How about now?
I am super frustrated with myself lately. I feel overwhelmed by all kinds of things; money, housecleaning, dissertation writing, school; and yet I do nothing about it. I find myself spending far, far too much time sitting in front of this computer scrolling through Facebook for the 1,000th time or watching completely mindless TV for no apparent reason at all. I put off doing things until they become a huge issue and I wonder why I'm not happy. I have more excuses then Carter has liver pills. I'm not eating right, I'm hardly working out, in fact I'm hardly moving. I'm reacting to things instead of taking action. I'm sick and tired of it. I hate having the dialogue running through my head of what I should be doing while I'm busy doing something completely and totally useless. I delay, procrastinate, make excuses, and then sit and wonder why my life is out of control. I'm done with it. Done. Staring right here and now things change. I cannot continue to live like this. I can't. Well, that felt good. I really want to scream it from the rooftop but I'm pretty sure my neighbors wouldn't like it.
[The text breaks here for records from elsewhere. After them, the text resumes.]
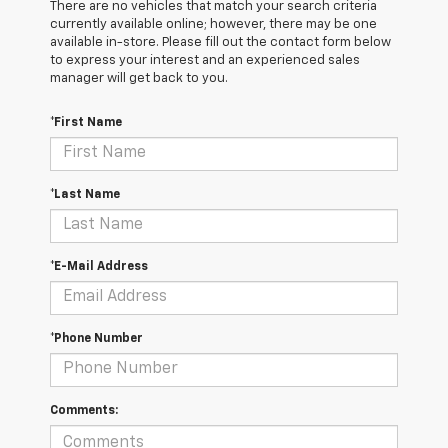
There are no vehicles that match your search criteria
currently available online; however, there may be one
available in-store. Please fill out the contact form below
to express your interest and an experienced sales
manager will get back to you.
*First Name
*Last Name
*E-Mail Address
*Phone Number
Comments:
I've felt this way for a while and yet I can't seem to do anything about it. This is my line in the sand and my call to action.
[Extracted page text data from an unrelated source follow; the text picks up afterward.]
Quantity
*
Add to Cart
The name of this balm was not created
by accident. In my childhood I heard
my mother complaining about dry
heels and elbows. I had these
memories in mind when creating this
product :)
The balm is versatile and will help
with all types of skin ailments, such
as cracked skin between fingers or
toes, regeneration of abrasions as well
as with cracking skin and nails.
I keep waiting for the lightening bolt of inspiration or motivation to strike me and get me moving in the right direction. When what I've found is that motivation will come for a day, week, month and then fade and I'm back where I started. So screw inspiration or motivation or whatever the hell you want to call it. Screw it. I'm going to create my own motivation. Be my own inspiration and take back control of my life. Starting today, no, starting right now. I am going to create a list of things that need to be done. I will then break them up into smaller lists of things I can do daily or weekly or hourly or however the hell it breaks down. Then I will do it. No excuses, no delays, no bullshit. I will just do it. I will use that phrase in the title, how about now?, constantly. I will no longer sit looking at Facebook while I think about all the things I should be doing. I will just do them then look at Facebook. I am going to break my addiction to social media. From now on I will focus on what I need to be focused on and social media has to wait.
Feeling very good about this. I am a very strong person and I need to take back control. I know when I get to feeling overwhelmed, I just shut down. I stop taking action and just start reacting. That does not work for me. So it's back to taking action. I also will shut down if I'm unsure of how to proceed. Well, tough shit. I will start taking action even if I don't know what I'm doing, I can learn along the way.
Alright, I am off to start making my plans for action. Have a great day!!!!